Start of Entries provided
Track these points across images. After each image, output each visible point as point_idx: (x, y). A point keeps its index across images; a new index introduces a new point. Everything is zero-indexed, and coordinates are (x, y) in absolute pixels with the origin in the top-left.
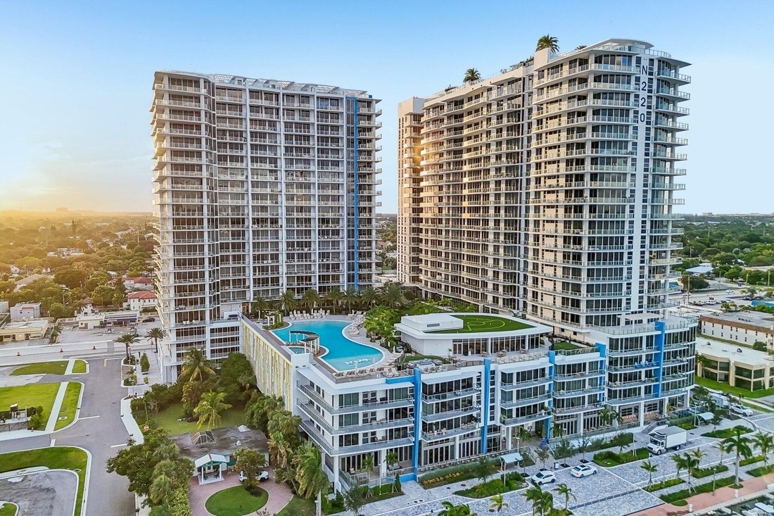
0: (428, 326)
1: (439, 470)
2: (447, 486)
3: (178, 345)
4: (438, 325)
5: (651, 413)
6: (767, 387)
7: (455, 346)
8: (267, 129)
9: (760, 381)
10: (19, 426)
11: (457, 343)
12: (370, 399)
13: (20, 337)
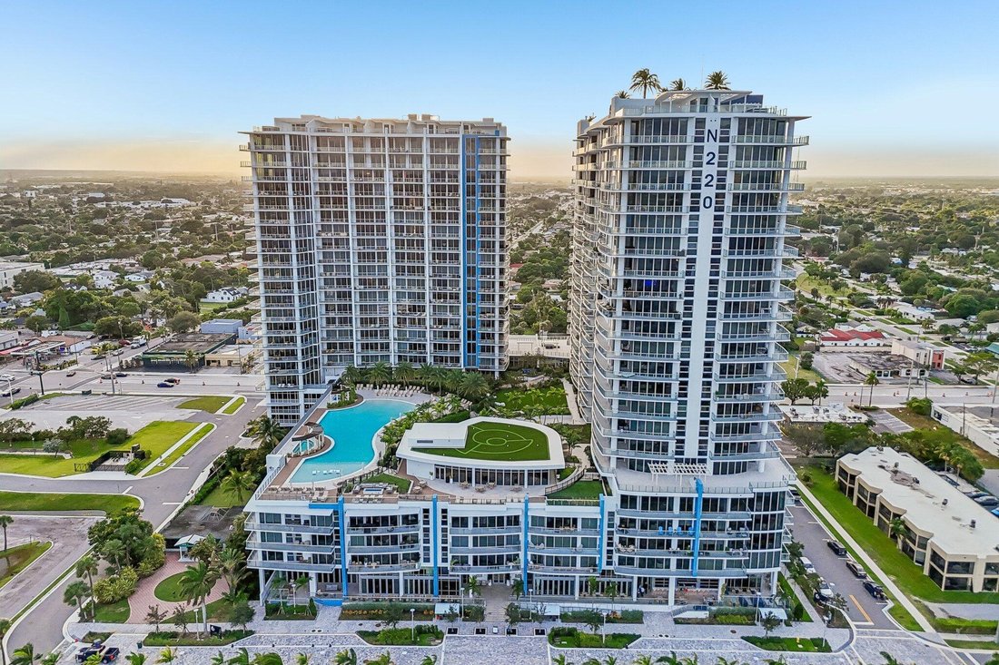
End of Entries provided
## Description of the task
Without the pictures, repeat exactly the lines running from the line containing "4: (438, 325)" through the end of the data, both ends included.

## Worked solution
4: (438, 325)
5: (651, 413)
6: (767, 387)
7: (455, 346)
8: (267, 129)
9: (760, 381)
10: (19, 426)
11: (457, 343)
12: (370, 399)
13: (20, 337)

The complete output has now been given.